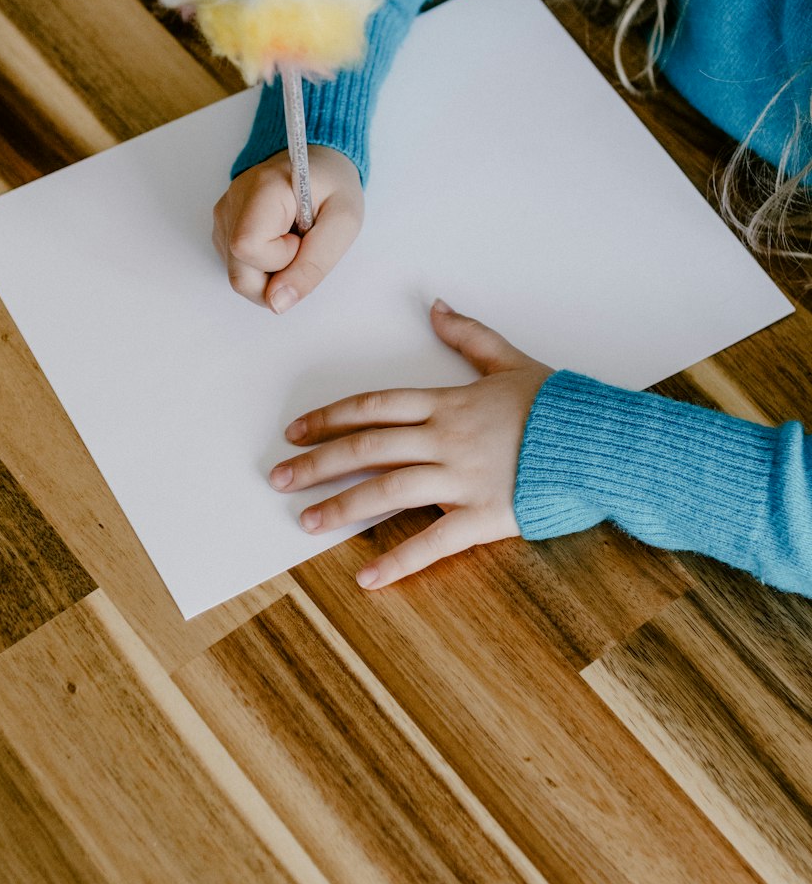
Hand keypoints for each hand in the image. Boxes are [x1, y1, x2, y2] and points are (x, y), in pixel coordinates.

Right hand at [213, 146, 362, 311]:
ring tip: (293, 241)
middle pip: (238, 274)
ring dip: (271, 273)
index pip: (246, 248)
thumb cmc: (333, 187)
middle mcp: (233, 201)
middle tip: (301, 249)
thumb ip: (313, 266)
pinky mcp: (223, 227)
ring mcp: (224, 215)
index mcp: (262, 190)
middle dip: (276, 279)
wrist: (318, 162)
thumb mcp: (343, 224)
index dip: (279, 259)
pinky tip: (279, 242)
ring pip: (238, 276)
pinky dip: (263, 266)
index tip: (301, 239)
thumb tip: (277, 304)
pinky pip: (239, 267)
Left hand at [269, 300, 553, 587]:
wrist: (603, 444)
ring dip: (343, 506)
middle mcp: (446, 439)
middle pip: (368, 447)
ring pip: (388, 490)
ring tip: (306, 522)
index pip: (375, 407)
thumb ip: (470, 337)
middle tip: (279, 477)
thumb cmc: (560, 407)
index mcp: (449, 402)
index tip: (296, 430)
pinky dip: (398, 561)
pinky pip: (433, 542)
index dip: (331, 417)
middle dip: (319, 463)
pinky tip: (367, 577)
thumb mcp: (511, 362)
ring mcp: (462, 479)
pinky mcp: (484, 516)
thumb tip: (436, 306)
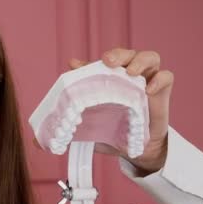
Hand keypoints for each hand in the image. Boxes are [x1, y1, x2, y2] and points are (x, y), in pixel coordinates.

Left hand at [68, 49, 173, 173]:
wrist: (135, 150)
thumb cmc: (111, 132)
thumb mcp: (87, 128)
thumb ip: (66, 128)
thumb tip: (36, 141)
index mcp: (108, 79)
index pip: (101, 62)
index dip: (89, 62)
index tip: (74, 66)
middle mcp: (127, 75)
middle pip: (126, 53)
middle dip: (117, 54)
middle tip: (108, 62)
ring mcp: (147, 81)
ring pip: (149, 57)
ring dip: (139, 61)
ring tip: (130, 73)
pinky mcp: (162, 92)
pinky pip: (166, 77)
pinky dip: (159, 79)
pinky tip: (149, 89)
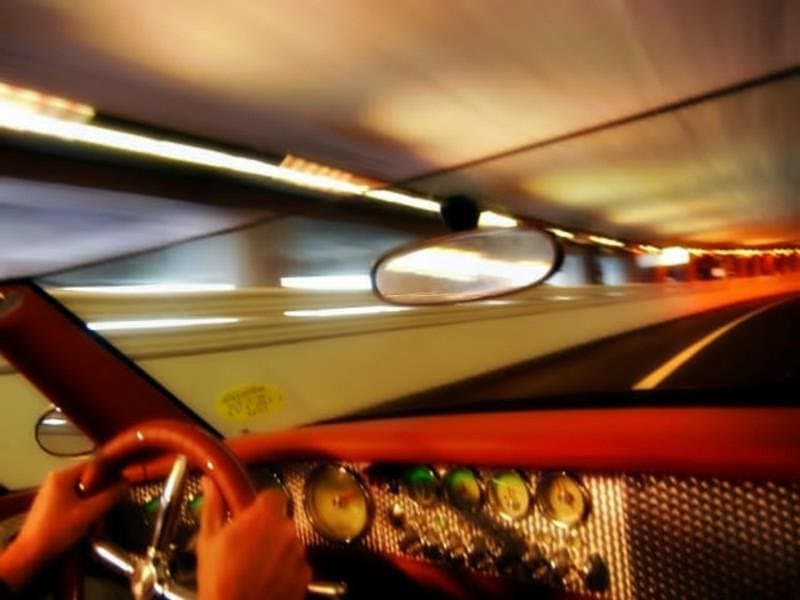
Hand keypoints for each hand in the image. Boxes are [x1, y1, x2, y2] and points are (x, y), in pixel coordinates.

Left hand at [0, 462, 126, 588]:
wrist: (29, 556)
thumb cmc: (58, 530)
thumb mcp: (89, 513)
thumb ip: (110, 496)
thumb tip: (127, 483)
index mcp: (63, 475)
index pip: (94, 464)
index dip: (111, 473)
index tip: (123, 485)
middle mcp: (56, 480)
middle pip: (89, 478)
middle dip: (102, 492)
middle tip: (112, 505)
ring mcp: (53, 493)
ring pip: (83, 491)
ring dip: (94, 503)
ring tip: (99, 518)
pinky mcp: (52, 506)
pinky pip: (75, 500)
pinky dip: (84, 509)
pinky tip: (88, 523)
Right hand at [197, 477, 310, 599]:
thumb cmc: (219, 579)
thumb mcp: (209, 540)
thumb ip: (213, 506)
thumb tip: (210, 483)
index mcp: (264, 516)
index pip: (273, 495)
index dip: (262, 504)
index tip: (251, 515)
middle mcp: (286, 530)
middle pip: (281, 520)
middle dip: (267, 529)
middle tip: (248, 545)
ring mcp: (298, 553)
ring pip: (289, 543)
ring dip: (277, 550)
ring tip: (255, 566)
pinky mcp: (305, 574)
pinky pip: (296, 564)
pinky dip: (285, 570)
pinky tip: (267, 579)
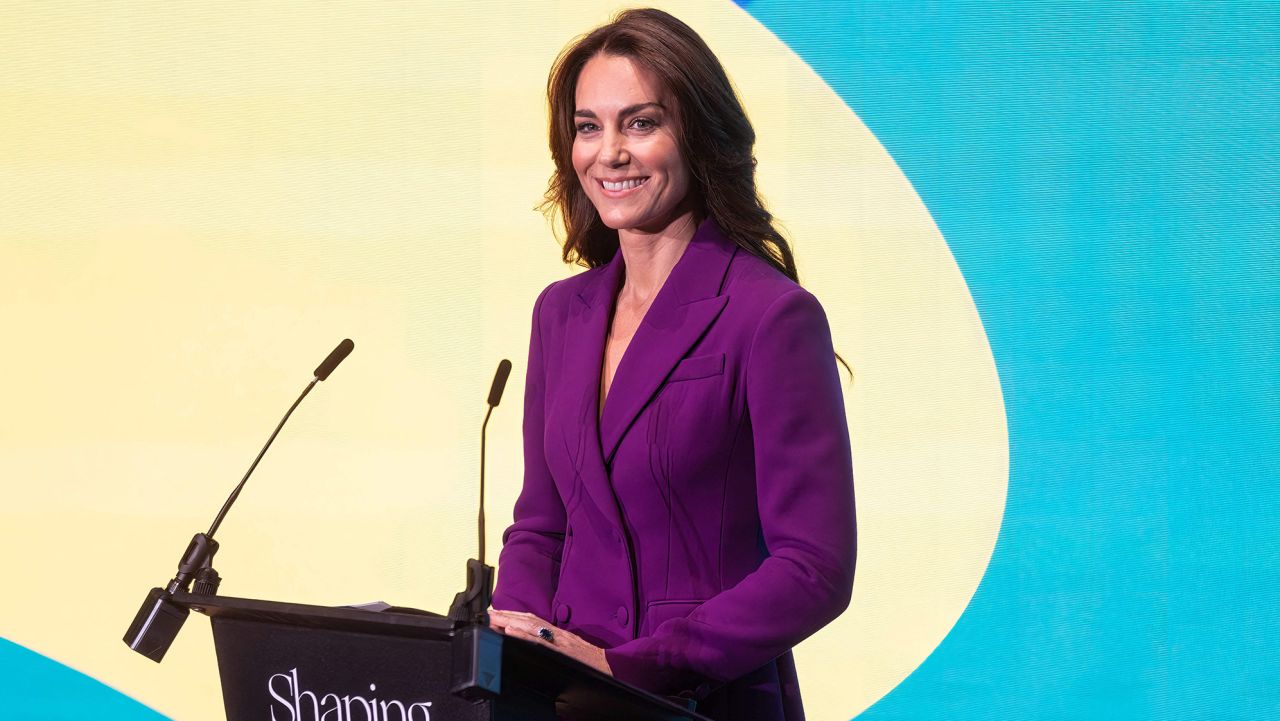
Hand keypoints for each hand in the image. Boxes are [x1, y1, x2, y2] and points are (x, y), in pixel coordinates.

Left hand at [488, 609, 611, 675]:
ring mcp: (560, 641)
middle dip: (505, 616)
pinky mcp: (562, 651)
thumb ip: (554, 646)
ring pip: (531, 627)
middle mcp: (557, 633)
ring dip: (510, 621)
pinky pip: (540, 642)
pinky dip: (524, 636)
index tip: (494, 613)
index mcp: (558, 633)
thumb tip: (534, 646)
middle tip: (486, 614)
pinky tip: (511, 632)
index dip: (512, 615)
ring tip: (492, 619)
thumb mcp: (570, 650)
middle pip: (528, 620)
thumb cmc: (591, 662)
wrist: (612, 667)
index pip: (532, 620)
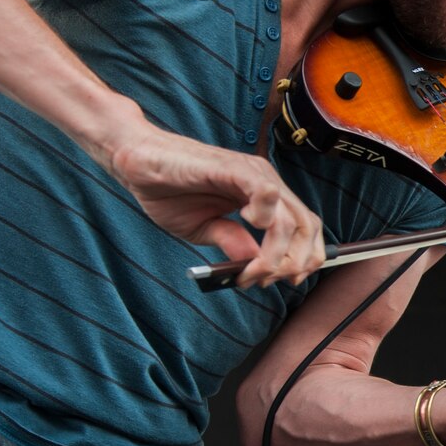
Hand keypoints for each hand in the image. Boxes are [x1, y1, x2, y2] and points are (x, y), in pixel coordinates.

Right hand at [104, 124, 324, 287]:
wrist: (139, 164)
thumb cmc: (170, 193)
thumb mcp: (206, 229)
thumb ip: (232, 242)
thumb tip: (253, 265)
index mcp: (265, 199)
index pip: (304, 229)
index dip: (303, 259)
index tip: (283, 282)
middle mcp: (267, 185)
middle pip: (306, 227)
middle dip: (293, 263)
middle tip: (265, 281)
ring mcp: (253, 175)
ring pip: (289, 217)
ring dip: (277, 253)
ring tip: (254, 270)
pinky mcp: (233, 168)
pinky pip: (265, 191)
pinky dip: (266, 215)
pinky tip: (249, 225)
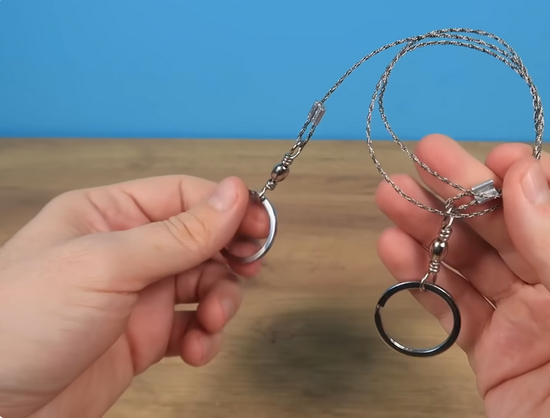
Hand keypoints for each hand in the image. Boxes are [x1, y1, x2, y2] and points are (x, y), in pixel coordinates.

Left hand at [0, 175, 267, 417]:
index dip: (228, 208)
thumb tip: (235, 193)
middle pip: (202, 240)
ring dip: (221, 302)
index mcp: (108, 215)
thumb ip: (178, 233)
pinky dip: (206, 337)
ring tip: (213, 322)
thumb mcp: (107, 265)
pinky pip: (193, 328)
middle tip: (249, 272)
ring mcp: (137, 297)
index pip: (184, 196)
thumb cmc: (22, 322)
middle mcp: (127, 251)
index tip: (262, 227)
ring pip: (204, 284)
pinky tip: (198, 350)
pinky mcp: (144, 339)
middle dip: (229, 258)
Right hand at [375, 134, 549, 416]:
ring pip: (472, 262)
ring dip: (431, 227)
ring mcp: (527, 322)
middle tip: (422, 160)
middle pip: (509, 225)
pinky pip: (451, 309)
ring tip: (392, 198)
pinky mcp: (492, 357)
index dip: (533, 176)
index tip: (492, 158)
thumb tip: (525, 183)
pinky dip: (421, 279)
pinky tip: (397, 252)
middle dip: (464, 191)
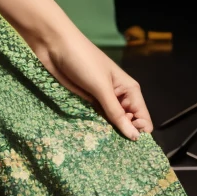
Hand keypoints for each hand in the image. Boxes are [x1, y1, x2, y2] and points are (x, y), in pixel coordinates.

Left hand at [28, 29, 152, 140]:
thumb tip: (136, 138)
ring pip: (111, 124)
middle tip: (115, 151)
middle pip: (128, 124)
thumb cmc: (82, 60)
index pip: (143, 119)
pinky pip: (96, 119)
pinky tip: (92, 140)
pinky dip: (95, 128)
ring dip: (108, 134)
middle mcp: (118, 97)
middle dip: (123, 137)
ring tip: (103, 149)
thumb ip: (117, 113)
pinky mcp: (86, 101)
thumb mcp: (101, 86)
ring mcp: (101, 100)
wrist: (53, 44)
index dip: (139, 133)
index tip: (129, 145)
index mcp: (129, 90)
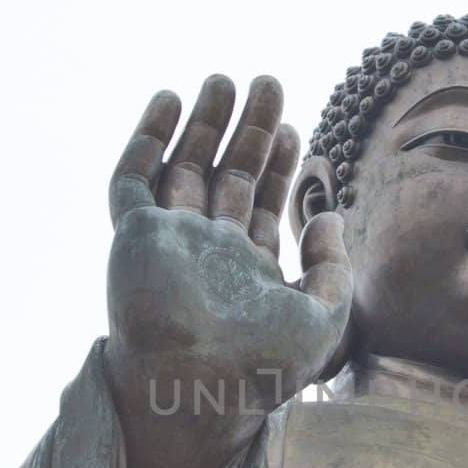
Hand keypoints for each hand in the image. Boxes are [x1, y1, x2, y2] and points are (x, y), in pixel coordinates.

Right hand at [104, 75, 351, 467]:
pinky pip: (133, 180)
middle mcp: (206, 253)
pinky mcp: (134, 236)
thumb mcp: (323, 319)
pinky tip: (167, 101)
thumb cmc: (261, 368)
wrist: (197, 388)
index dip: (279, 165)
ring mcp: (168, 243)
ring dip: (203, 123)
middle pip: (226, 176)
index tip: (294, 129)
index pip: (261, 204)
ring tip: (225, 79)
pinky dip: (146, 139)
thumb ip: (333, 269)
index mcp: (247, 273)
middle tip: (267, 83)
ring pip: (183, 168)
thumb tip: (332, 217)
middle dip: (247, 131)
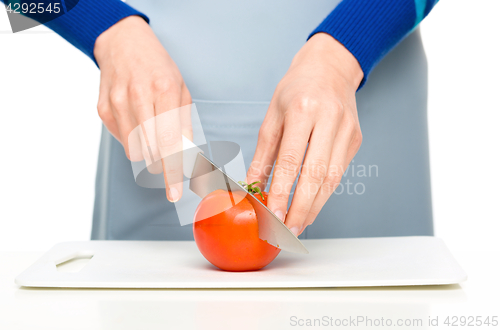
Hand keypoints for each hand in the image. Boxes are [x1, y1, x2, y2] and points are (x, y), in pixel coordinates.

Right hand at [94, 16, 191, 201]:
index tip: (174, 193)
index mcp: (164, 90)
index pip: (168, 142)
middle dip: (163, 163)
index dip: (172, 172)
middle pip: (150, 152)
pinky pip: (122, 140)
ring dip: (148, 153)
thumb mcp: (181, 90)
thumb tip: (186, 158)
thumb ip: (184, 125)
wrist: (122, 43)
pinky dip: (134, 139)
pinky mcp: (103, 110)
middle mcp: (138, 97)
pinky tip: (136, 120)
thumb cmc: (158, 67)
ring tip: (152, 131)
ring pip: (134, 151)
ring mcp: (116, 104)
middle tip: (169, 157)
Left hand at [247, 33, 363, 235]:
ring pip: (332, 178)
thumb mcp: (272, 115)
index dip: (283, 191)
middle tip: (286, 230)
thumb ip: (264, 154)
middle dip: (301, 207)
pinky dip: (324, 193)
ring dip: (315, 206)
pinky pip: (339, 172)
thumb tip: (253, 187)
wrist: (330, 68)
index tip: (273, 214)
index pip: (292, 160)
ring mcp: (347, 130)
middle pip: (317, 174)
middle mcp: (329, 120)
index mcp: (303, 109)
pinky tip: (311, 206)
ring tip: (297, 224)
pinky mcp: (355, 139)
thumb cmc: (296, 89)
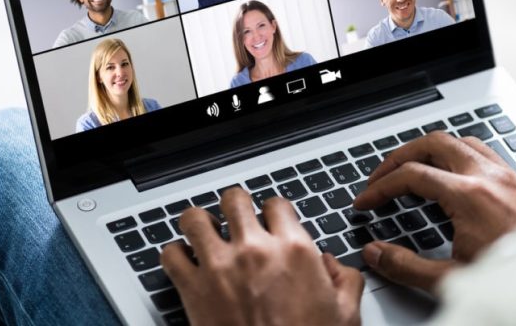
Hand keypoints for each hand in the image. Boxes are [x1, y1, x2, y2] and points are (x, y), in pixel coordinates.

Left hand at [162, 186, 363, 325]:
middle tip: (235, 220)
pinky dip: (174, 255)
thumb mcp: (345, 314)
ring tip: (204, 234)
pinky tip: (185, 262)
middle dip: (235, 207)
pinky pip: (170, 254)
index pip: (276, 205)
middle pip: (234, 200)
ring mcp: (220, 267)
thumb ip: (344, 280)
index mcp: (294, 251)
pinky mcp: (192, 288)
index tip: (268, 220)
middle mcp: (255, 251)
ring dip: (199, 224)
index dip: (272, 212)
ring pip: (195, 218)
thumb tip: (333, 265)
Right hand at [351, 131, 515, 291]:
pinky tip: (454, 175)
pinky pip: (484, 152)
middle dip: (399, 156)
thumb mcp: (453, 279)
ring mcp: (508, 177)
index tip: (366, 202)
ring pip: (460, 141)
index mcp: (470, 196)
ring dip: (431, 151)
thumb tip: (375, 252)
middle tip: (381, 176)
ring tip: (413, 168)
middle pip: (433, 143)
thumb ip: (406, 266)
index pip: (411, 175)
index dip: (379, 187)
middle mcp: (490, 178)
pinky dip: (459, 155)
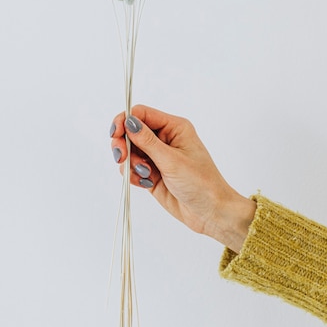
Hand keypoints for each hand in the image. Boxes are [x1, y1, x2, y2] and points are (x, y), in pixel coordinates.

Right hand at [110, 104, 255, 252]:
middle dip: (124, 144)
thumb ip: (147, 141)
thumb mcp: (172, 160)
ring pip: (130, 151)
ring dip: (131, 163)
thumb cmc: (201, 183)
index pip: (142, 114)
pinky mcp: (152, 173)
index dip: (125, 120)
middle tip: (122, 157)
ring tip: (146, 175)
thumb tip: (129, 122)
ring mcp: (158, 157)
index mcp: (174, 127)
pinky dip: (133, 175)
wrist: (210, 212)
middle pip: (132, 132)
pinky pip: (132, 168)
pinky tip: (146, 183)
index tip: (115, 133)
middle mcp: (165, 139)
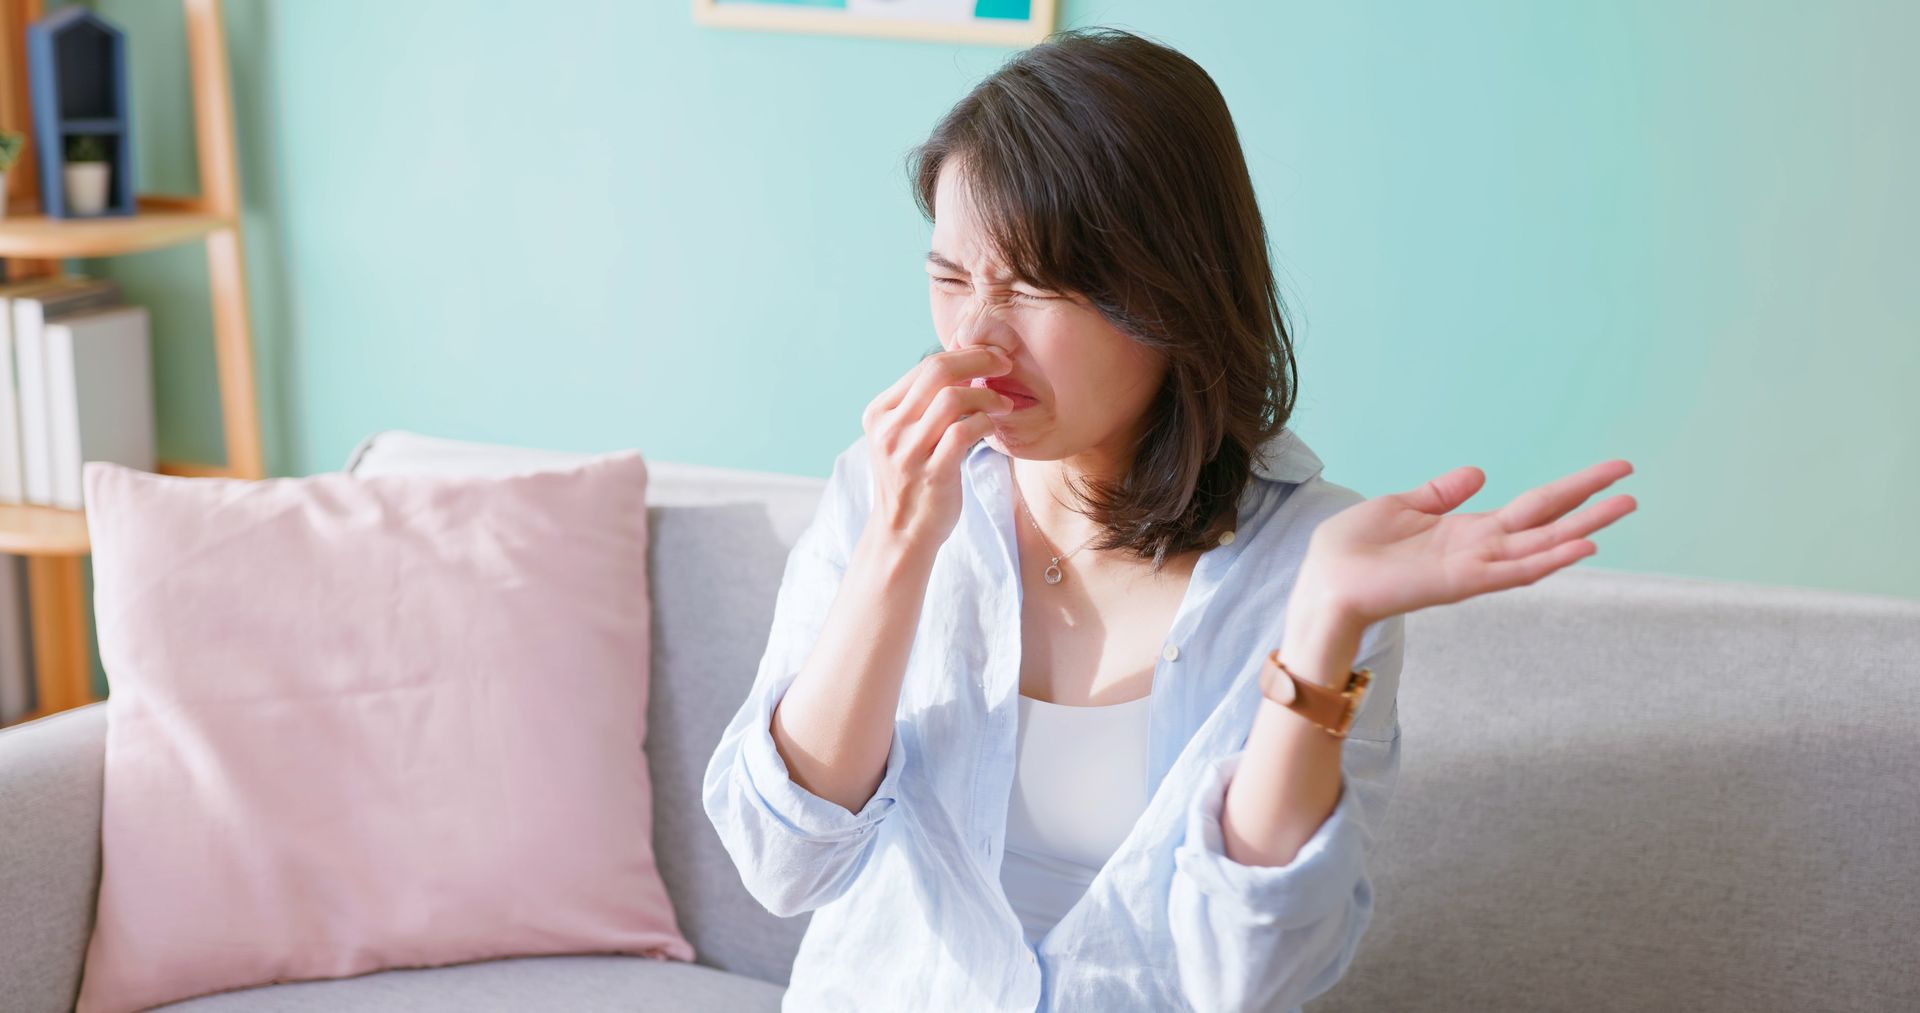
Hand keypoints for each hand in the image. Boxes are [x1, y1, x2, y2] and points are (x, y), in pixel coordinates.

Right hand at [859, 344, 1018, 553]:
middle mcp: (889, 429)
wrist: (902, 532)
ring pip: (952, 398)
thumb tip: (964, 363)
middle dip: (979, 360)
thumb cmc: (912, 480)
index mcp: (879, 413)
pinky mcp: (932, 474)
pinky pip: (964, 431)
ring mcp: (907, 452)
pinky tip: (993, 426)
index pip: (925, 366)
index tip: (991, 356)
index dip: (964, 354)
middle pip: (937, 372)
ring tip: (1004, 403)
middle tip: (1005, 365)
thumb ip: (922, 404)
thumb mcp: (903, 437)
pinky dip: (985, 422)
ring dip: (987, 395)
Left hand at [1297, 459, 1637, 627]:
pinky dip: (1548, 560)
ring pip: (1542, 547)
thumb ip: (1442, 493)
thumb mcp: (1401, 505)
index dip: (1571, 489)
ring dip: (1583, 530)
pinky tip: (1580, 547)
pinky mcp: (1460, 582)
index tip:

• TASK DIRECTIONS:
What's needed is an exact copy of the records above from the line containing "ring tip: (492, 619)" down to the line containing "index pip: (304, 229)", both included, without any pictures.

• ANSWER AREA:
ring tip: (492, 619)
thumb mcp: (570, 650)
middle pip: (528, 620)
thumb cmc: (591, 662)
wrist: (612, 667)
index pip: (532, 620)
Hand keypoints for each hand in the image. Boxes are [x1, y1, x2, y2] and points are (x, y), in pixel coordinates.

Right hand at [104, 124, 324, 287]:
wrist: (139, 164)
thumb cmc: (170, 193)
thumb mcp: (206, 229)
thumb ip: (232, 242)
thumb tip: (253, 265)
index mcp: (265, 199)
index pip: (304, 229)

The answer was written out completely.